In my lab at Oregon State University, we’ve been working to identify the next generation of antibiotics from the microbes associated with animals. Our current efforts focus on the most diverse group of vertebrates, marine and freshwater fishes. Over 33,000 fish species have been identified, more than the sum of all other vertebrates on Earth. These animals often live in challenging environments, and are likely to support microbes that help them resist infections.
We collaborate with marine biologist Misty Paig-Tran at California State University Fullerton to obtain samples of mucus from a number of different Pacific fish species. Over several trawls, her team was able to collect coastal and some deep sea fishes, in total around 17 species. For instance, they brought back several pink surfperch from coastal waters, and from deeper waters, midwater eelpouts.
The slimy mucus that coats fishes acts as a protective coating. As the animal moves through the water, it can come in contact with all kinds of bacteria, fungi, viruses and more; the mucus acts as a physical barrier. Researchers speculate that there is also a chemical component produced by the fish’s microbiome that helps ward off infection.
My collaborators and I were looking for interesting bacteria that we could isolate from the fish. Our goal was to explore the bioactivity within the bacterial extract in hopes that we could harness it for our own uses.
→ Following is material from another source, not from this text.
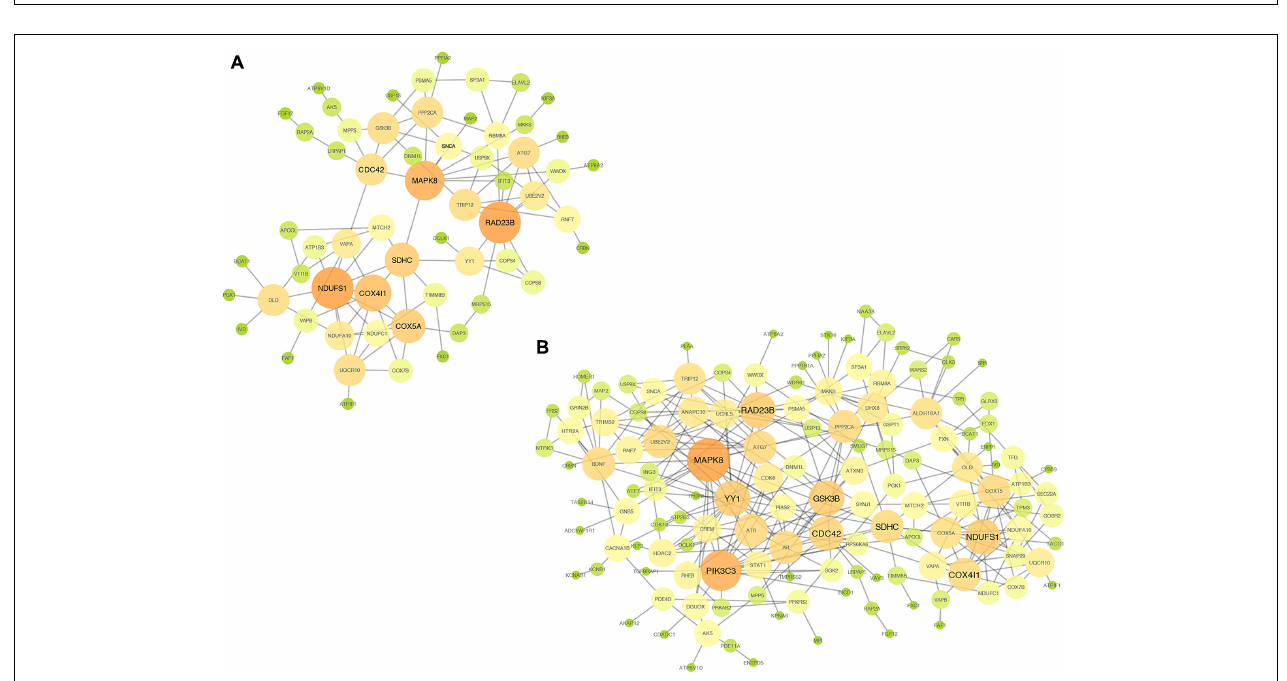
FIGURE 2 | Functional enrichment analysis of meta-DE genes. (A) Cellular components of GO enrichment analysis. (B) Biological processes of GO enrichment analysis. (C) Molecular functions of GO enrichment analysis. (D) KEGG pathway enrichment analysis.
We are currently exploring the bacteria’s taxonomy – that is, how are they related and how should they be classified on the tree of life? What species are they? Undergraduate researcher Molly Austin and chemistry graduate student Paige Mandelare were able to isolate 47 different bacterial strains from these fish mucus swabs. We cultured them, extracted the chemicals they were producing, and then tested them to see if they inhibited common human pathogens.
Interestingly, we found that several bacterial extracts had strong antimicrobial activity, with 15 extracts exhibiting strong inhibition of methicillin-resistant Staphylococcus aureus. MRSA is a drug-resistant human pathogen that is responsible for many difficult-to-treat infections in humans.
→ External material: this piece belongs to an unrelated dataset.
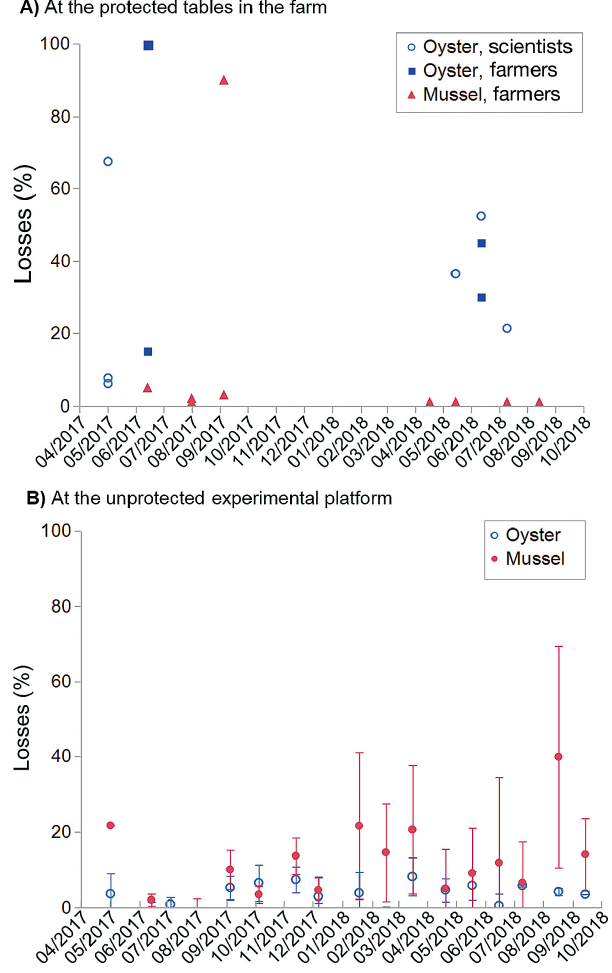
Fig. 7. (A) Estimated mussel and oyster losses recorded by farmers and scientists at the protected tables in the bivalve farm and (B) mean (±SD) bivalve losses associated with signs of predation (broken shells or detached oysters) for mussel and oyster ropes suspended at the unprotected experimental platform from May 2017 to September 2018. When no predation was detected, no data was reported in the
We performed additional testing and analysis on one of the most potent extracts, and found that the microbes were producing multiple analogues of a particular heterocyclic aromatic compound called phenazine that had antibiotic activity. Motivated by these findings, we tested whether compounds in these extracts could also affect cancer cells. We found that this fish-derived Pseudomonas bacterium, isolated from a coastal pink surfperch, was also producing a metabolite that inhibited growth of human colon carcinoma cells.
This research is ongoing, in my lab and others’, and whether an active compound is an effective drug depends on many factors. However, these results suggest that the microbes associated with fish produce a broad array of diverse and complex chemicals and are an excellent source for drug discovery efforts.